To-do item → Convert the lines of all the rows below into a JSON list of strings, one string per line, skipping blank lines. Leave the picture lines out.

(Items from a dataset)
---

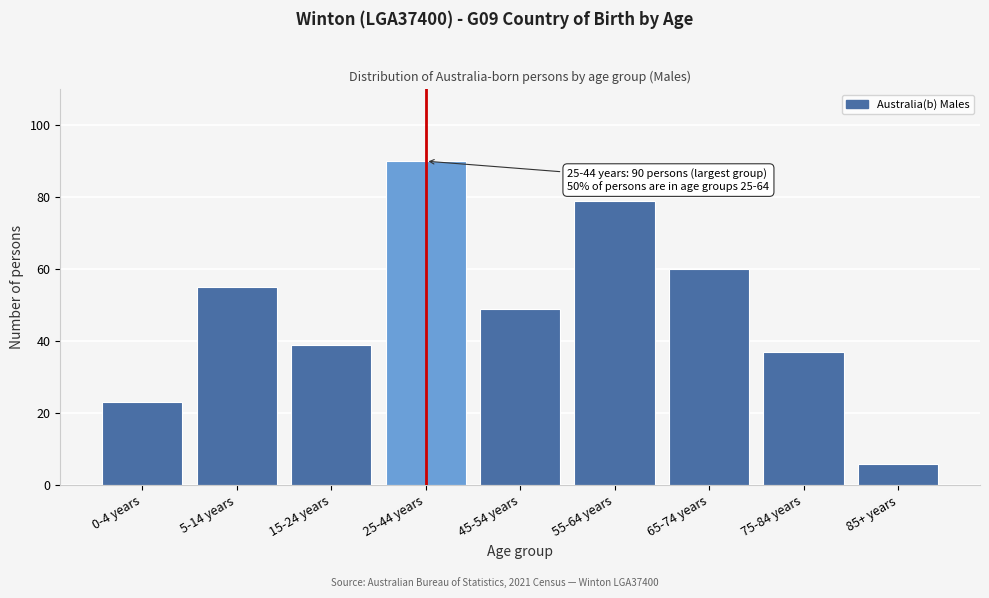

Reading left to right, what are all the values shown in this chart?

23	55	39	90	49	79	60	37	6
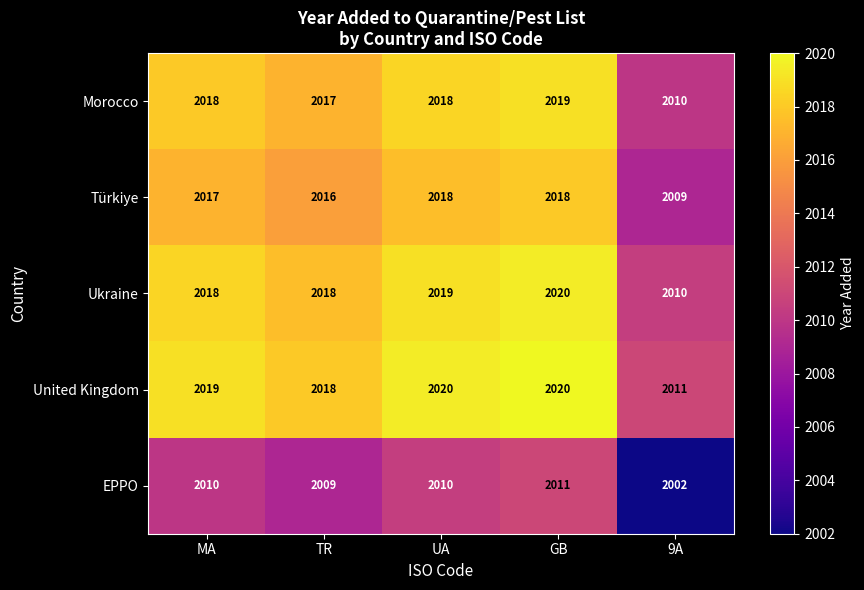

How many distinct data groups are displayed?

5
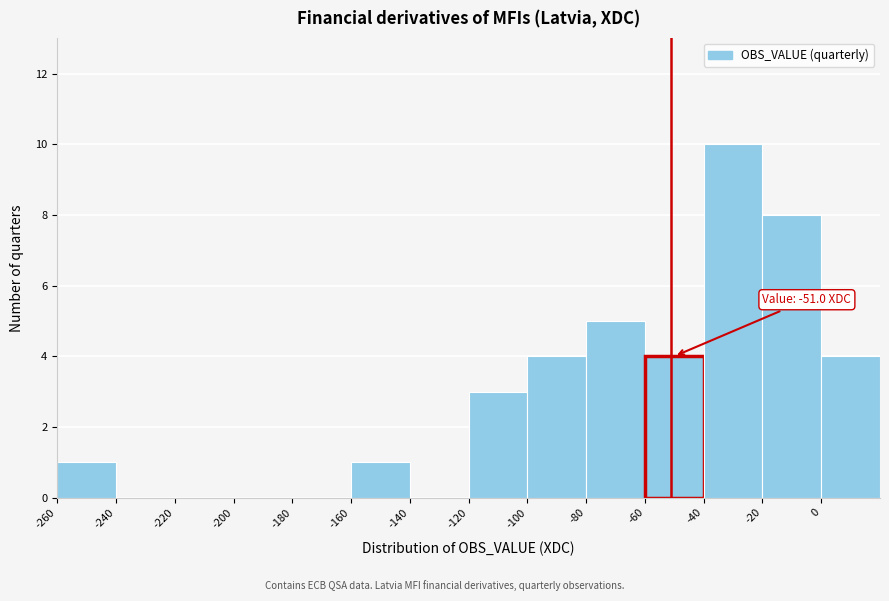

Over which range of the x-axis is the bar tallest?

-40 to -20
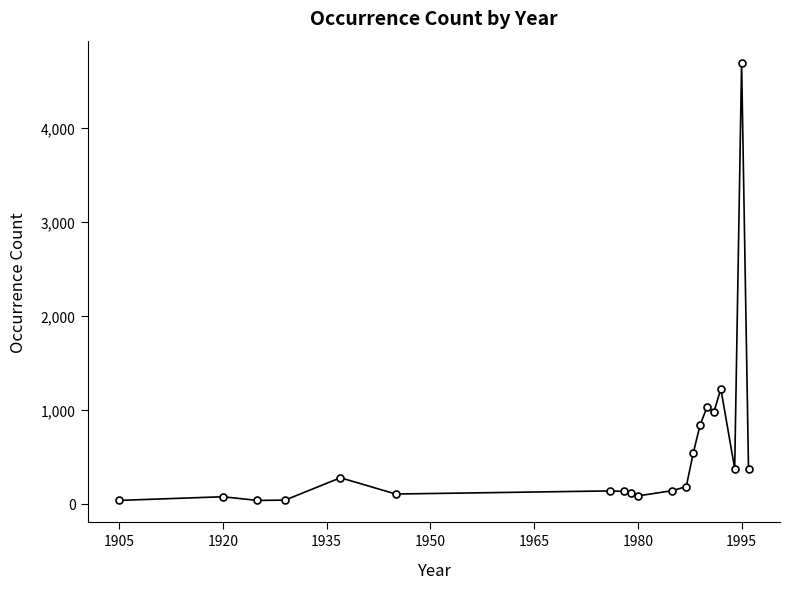

What is the difference between the maximum and minimum values?

4657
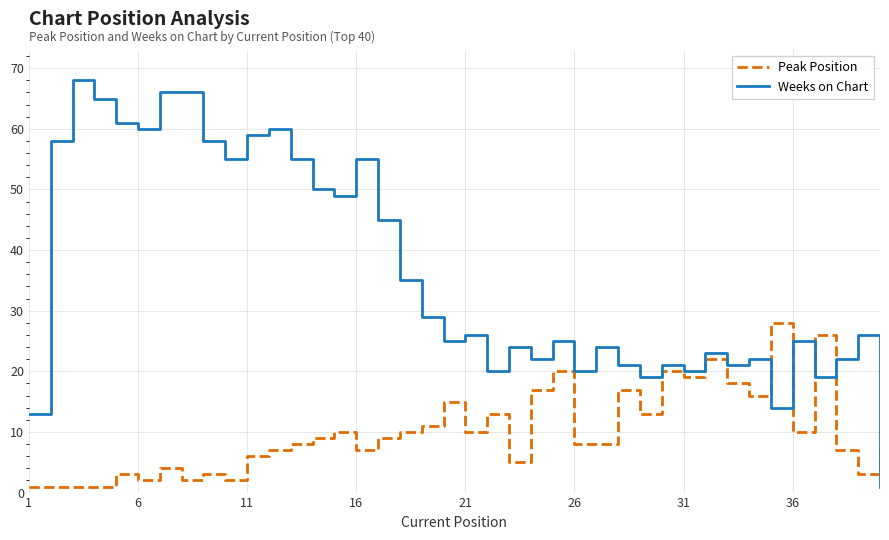

Reading left to right, transcribe all the data shown in this chart.

Peak Position: 1	1	1	1	3	2	4	2	3	2	6	7	8	9	10	7	9	10	11	15	10	13	5	17	20	8	8	17	13	20	19	22	18	16	28	10	26	7	3	7
Weeks on Chart: 13	58	68	65	61	60	66	66	58	55	59	60	55	50	49	55	45	35	29	25	26	20	24	22	25	20	24	21	19	21	20	23	21	22	14	25	19	22	26	1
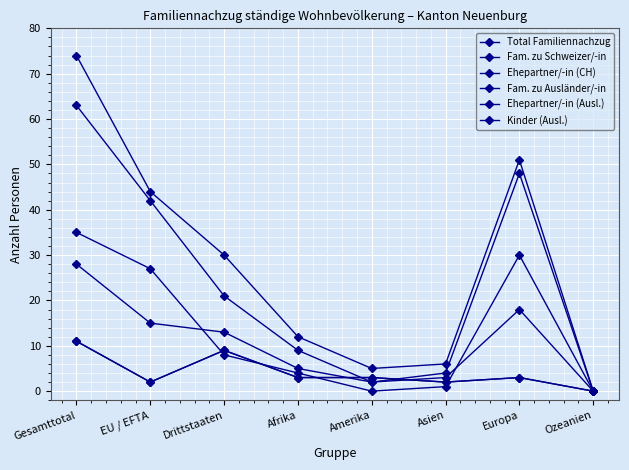

How many lines are shown in the chart?

6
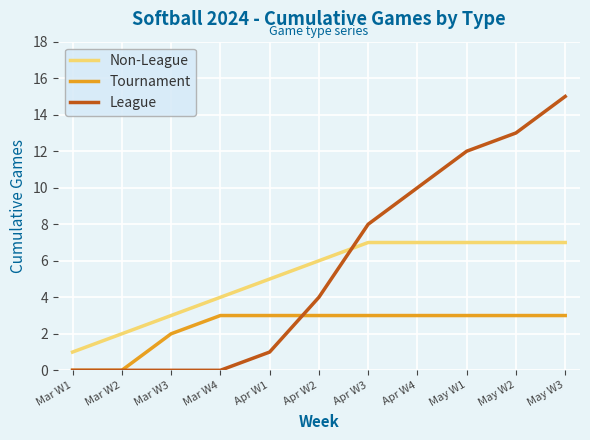

Reading left to right, what are all the values shown in this chart?

Non-League: Mar W1=1	Mar W2=2	Mar W3=3	Mar W4=4	Apr W1=5	Apr W2=6	Apr W3=7	Apr W4=7	May W1=7	May W2=7	May W3=7
Tournament: Mar W1=0	Mar W2=0	Mar W3=2	Mar W4=3	Apr W1=3	Apr W2=3	Apr W3=3	Apr W4=3	May W1=3	May W2=3	May W3=3
League: Mar W1=0	Mar W2=0	Mar W3=0	Mar W4=0	Apr W1=1	Apr W2=4	Apr W3=8	Apr W4=10	May W1=12	May W2=13	May W3=15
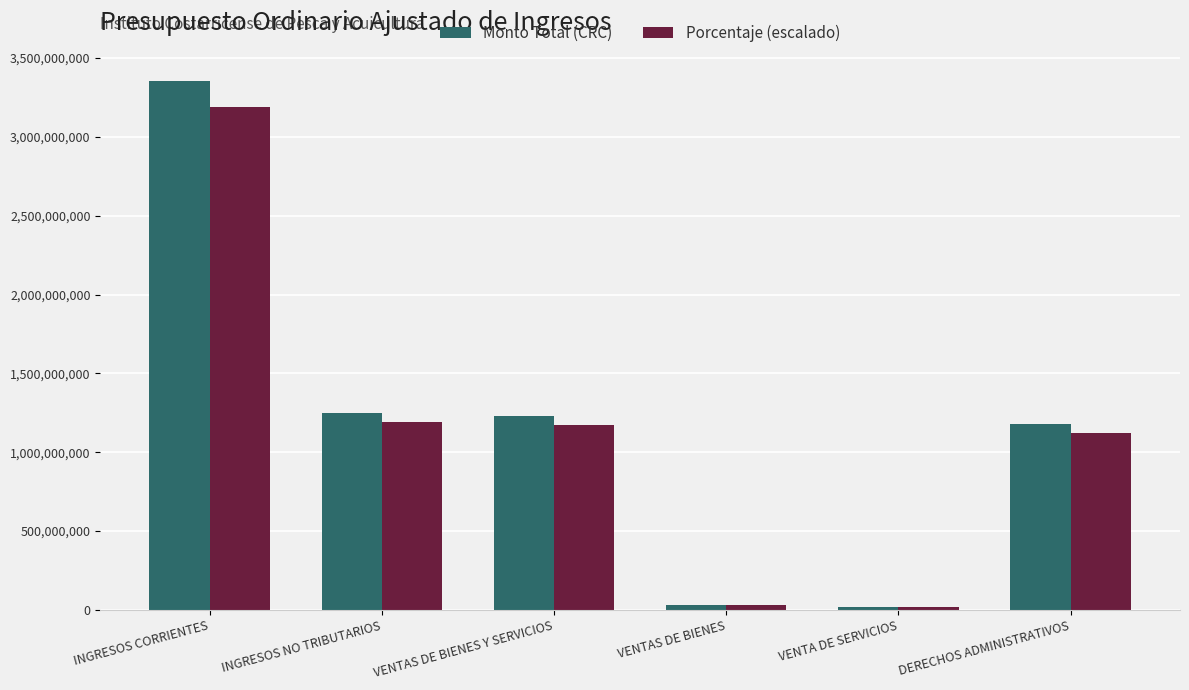

What is the value of the Porcentaje (escalado) bar at the 6th from the left?

1122621901.8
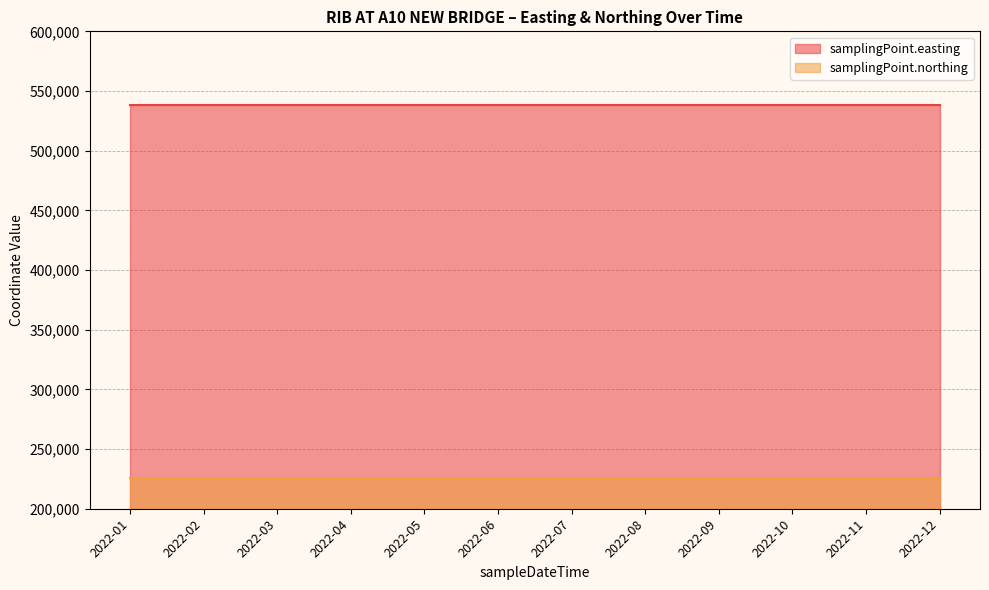

What is the maximum value shown in the chart?

538190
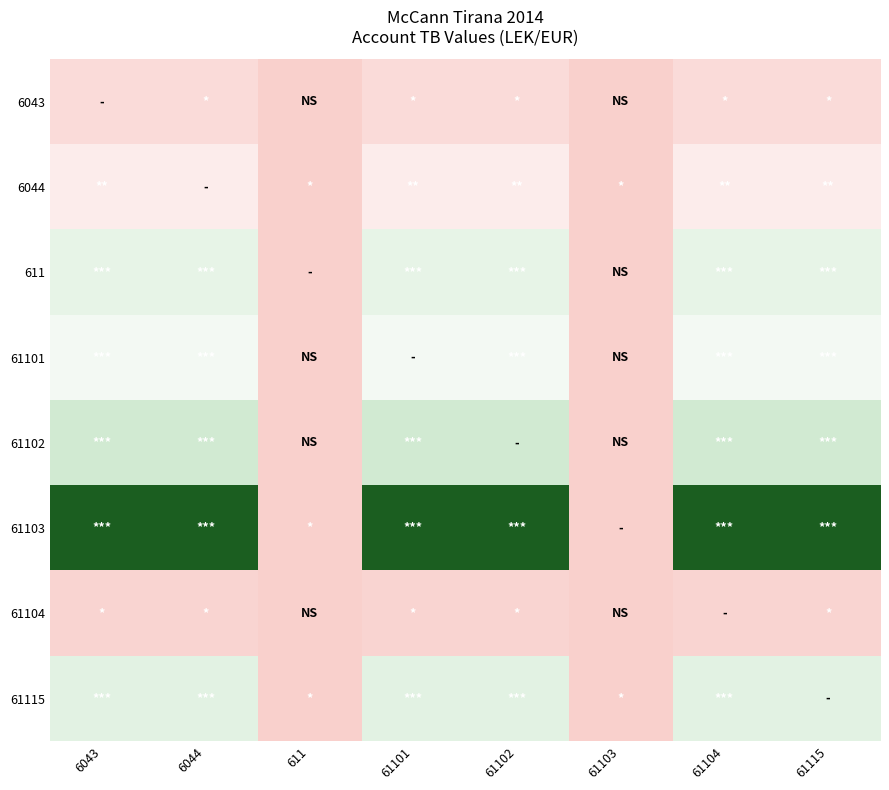

At which category is the sum across all series the highest?

6043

---

Exercise response →
[
  "Reading left to right, what are all the values shown in this chart?",
  "23\t55\t39\t90\t49\t79\t60\t37\t6",
  "How many distinct data groups are displayed?",
  "5",
  "Over which range of the x-axis is the bar tallest?",
  "-40 to -20",
  "What is the difference between the maximum and minimum values?",
  "4657",
  "Reading left to right, transcribe all the data shown in this chart.",
  "Peak Position: 1\t1\t1\t1\t3\t2\t4\t2\t3\t2\t6\t7\t8\t9\t10\t7\t9\t10\t11\t15\t10\t13\t5\t17\t20\t8\t8\t17\t13\t20\t19\t22\t18\t16\t28\t10\t26\t7\t3\t7",
  "Weeks on Chart: 13\t58\t68\t65\t61\t60\t66\t66\t58\t55\t59\t60\t55\t50\t49\t55\t45\t35\t29\t25\t26\t20\t24\t22\t25\t20\t24\t21\t19\t21\t20\t23\t21\t22\t14\t25\t19\t22\t26\t1",
  "How many lines are shown in the chart?",
  "6",
  "Reading left to right, what are all the values shown in this chart?",
  "Non-League: Mar W1=1\tMar W2=2\tMar W3=3\tMar W4=4\tApr W1=5\tApr W2=6\tApr W3=7\tApr W4=7\tMay W1=7\tMay W2=7\tMay W3=7",
  "Tournament: Mar W1=0\tMar W2=0\tMar W3=2\tMar W4=3\tApr W1=3\tApr W2=3\tApr W3=3\tApr W4=3\tMay W1=3\tMay W2=3\tMay W3=3",
  "League: Mar W1=0\tMar W2=0\tMar W3=0\tMar W4=0\tApr W1=1\tApr W2=4\tApr W3=8\tApr W4=10\tMay W1=12\tMay W2=13\tMay W3=15",
  "What is the value of the Porcentaje (escalado) bar at the 6th from the left?",
  "1122621901.8",
  "What is the maximum value shown in the chart?",
  "538190",
  "At which category is the sum across all series the highest?",
  "6043"
]